Sunday, January 2, 2011

a bit more on Prajna

Prajna, in many cases, can safely be [translated as] 'faith': not a belief in revealed truths, but a sort of immediate knowledge gained by intuitive intelligence. [Moreover] Prajna corresponds in some respects to 'wisdom': meaning the foundation of all reasonings and experiences.

--- from "Outlines of Mahayana Buddhism" by D. T. Suzuki


  1. Often, Prajna is simply translated as Wisdom, which is usually pretty unhelpful.

  2. I have understood it as meaning Trancendental Wisdom.That it transcends all conventional means and logic of knowing.What do you think?

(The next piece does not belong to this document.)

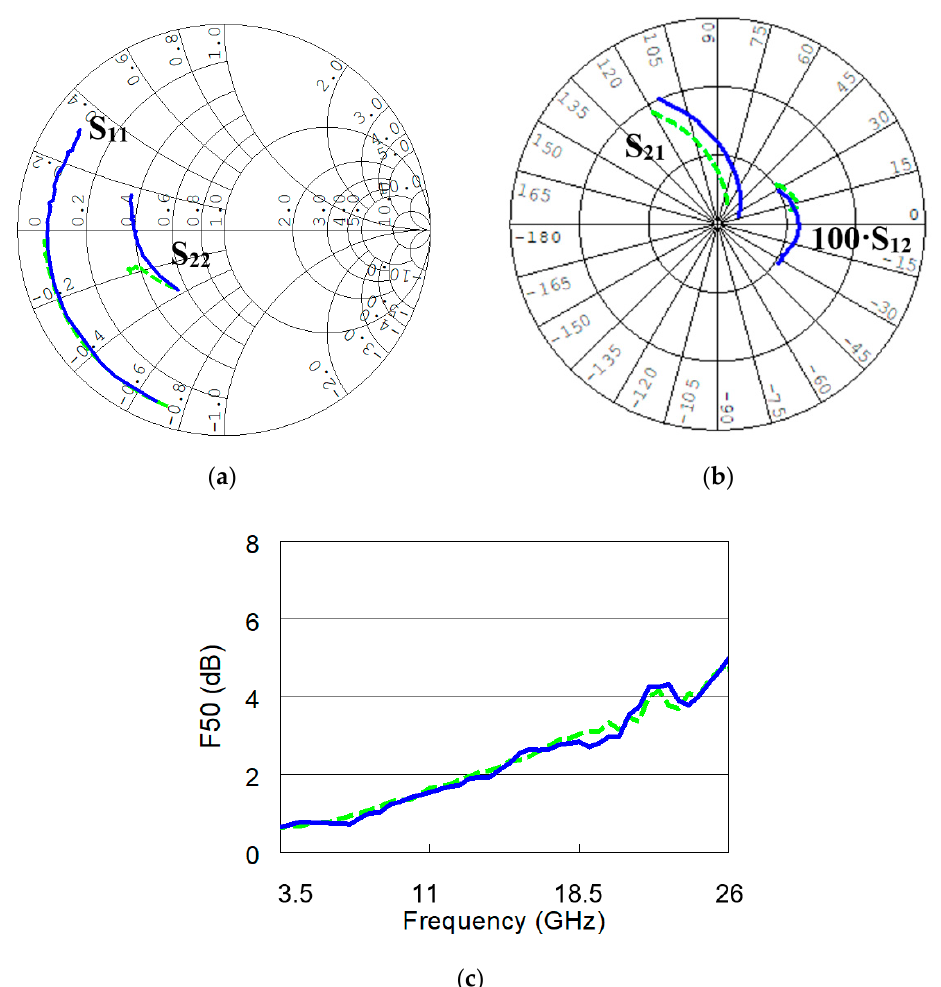
Figure 9. Scattering parameters measured by NRL (green dashed line) and UniME (blue solid line) for a HEMT with gate width of 10 × 60 μ m (3.5–26 GHz). ( a ) S 11 and S 22 , ( b ) S 21 and 100 · S 12 , ( c ) F 50 . V DS = 2 V and I DS = 120 mA.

  3. I, too, have seen it translated that way. I'd say that the "problem" with calling it (Transcendental) Wisdom is that it makes it sound like someTHING remote.

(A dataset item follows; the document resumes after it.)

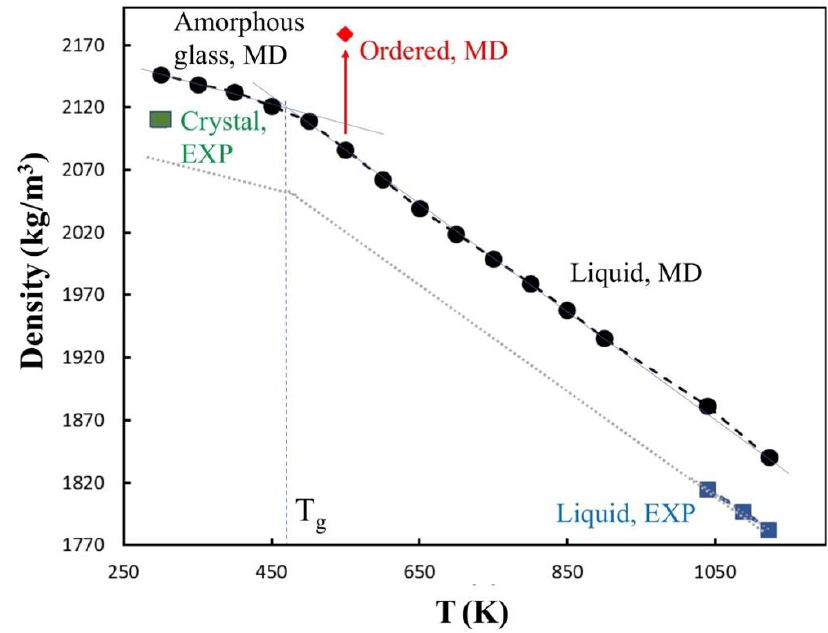
Figure 2. Temperature dependence of density obtained from molecular dynamics (MD) simulation of amorphous Li 2 CO 3 . Also shown are available experimental data for liquid and crystal phases, density of the ordered phase obtained in some systems from MD simulations at 550 K, and anticipated extrapolation of experimental density (thin dotted line) for amorphous phase assuming temperature dependence as in MD simulations. Error bars are smaller than the symbol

    One of the ancient Ch'an masters asked, "What is there that is NOT Prajna?" So, translations that point to it's "immanence" as well, would seem more helpful.

    The way that Wei Wu Wei and Wayne Liquorman use the term 'Apperceiving' is a synonym. I have posted some quotes @ 'Apperceiving' that you may find valuable.

  4. Yes,I see what you mean.Their is a subtle introduction of disunity with the word 'Trancendental'.